## Passage to read
Each of these inputs is subjective and generally requires significant management and director judgment to determine. If, in the future, we determine that another method for calculating the fair value of our stock options is more reasonable, or if another method for calculating these input assumptions is prescribed by authoritative guidance, and, therefore, should be used to estimate expected volatility or expected term, the fair value calculated for our stock options could change significantly. Higher volatility and longer expected terms generally result in an increase to stock-based compensation expense determined at the date of grant.

 

Income Taxes

 

We are subject to income taxes in the United States. We use the liability method of accounting for income taxes, whereby deferred tax asset or liability account balances are calculated at the balance sheet date using current tax laws and rates in effect for the year in which the differences are expected to affect taxable income.

 

We must make certain estimates and judgments in determining income tax expense for financial statement purposes. These estimates and judgments occur in the calculation of tax credits, benefits and deductions and in the calculation of certain tax assets and liabilities, which arise from differences in the timing of recognition of revenue and expenses for tax and financial statement purposes. Significant changes to these estimates may result in an increase or decrease to our tax provision in a subsequent period.

 

Recognition of deferred tax assets is appropriate when realization of such assets is more likely than not. We recognize a valuation allowance against our net deferred tax assets if it is more likely than not that some portion of the deferred tax assets will not be fully realizable. This assessment requires judgment as to the likelihood and amounts of future taxable income by tax jurisdiction. At September 30, 2013, we had a full valuation allowance against all of our deferred tax assets, including our net operating loss carryforwards.

 

We make estimates and judgments about our future taxable income that are based on assumptions that are consistent with our plans and estimates. Should the actual amounts differ from our estimates, the amount of our valuation allowance could be materially impacted. Any adjustment to the deferred tax asset valuation allowance would be recorded in the income statement for the periods in which the adjustment is determined to be required.

 

We assess all material positions taken in any income tax return, including all significant uncertain positions, in all tax years that are still subject to assessment or challenge by relevant taxing authorities. Assessing an uncertain tax position begins with the initial determination of the position’s sustainability and is measured at the largest amount of benefit that is greater than 50% likely of being realized upon ultimate settlement. As of each balance sheet date, unresolved uncertain tax positions must be reassessed, and we will determine whether (i) the factors underlying the sustainability assertion have changed and (ii) the amount of the recognized tax benefit is still appropriate. The recognition and measurement of tax benefits requires significant judgment. Judgments concerning the recognition and measurement of a tax benefit might change as new information becomes available. We believe that it is more likely than not that our income tax positions and deductions will be sustained following an audit. Therefore, we have not recorded any liabilities in any of the periods presented in the consolidated financial statements resulting from uncertain tax positions taken or expected to be taken in our tax returns.

## Work instructions
**A)** Quote the income tax passage, starting at "We are subject" and ending at "a subsequent period.".
**B)** Answer these questions from the income tax passage.
(i) In which country is the company subject to income taxes?
(ii) On what date did the company have a full valuation allowance against all of its deferred tax assets?
(iii) How likely must a benefit be to be realized upon ultimate settlement for an uncertain tax position to be measured at that amount?
Answer using only the income tax passage.

## Provided data
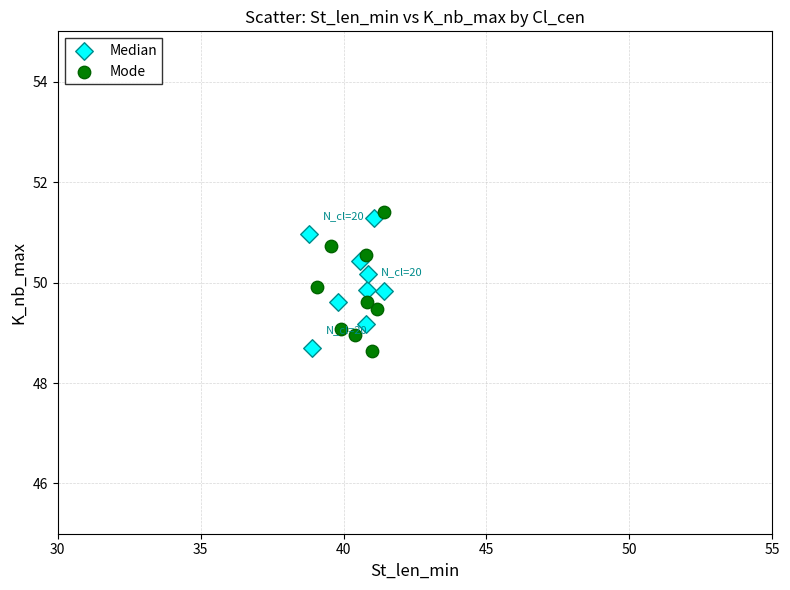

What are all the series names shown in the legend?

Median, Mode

## Solutions to the tasks
**A)**
We are subject to income taxes in the United States. We use the liability method of accounting for income taxes, whereby deferred tax asset or liability account balances are calculated at the balance sheet date using current tax laws and rates in effect for the year in which the differences are expected to affect taxable income.

 

We must make certain estimates and judgments in determining income tax expense for financial statement purposes. These estimates and judgments occur in the calculation of tax credits, benefits and deductions and in the calculation of certain tax assets and liabilities, which arise from differences in the timing of recognition of revenue and expenses for tax and financial statement purposes. Significant changes to these estimates may result in an increase or decrease to our tax provision in a subsequent period.

**B)**
(i) The United States.
(ii) September 30, 2013.
(iii) Greater than 50% likely.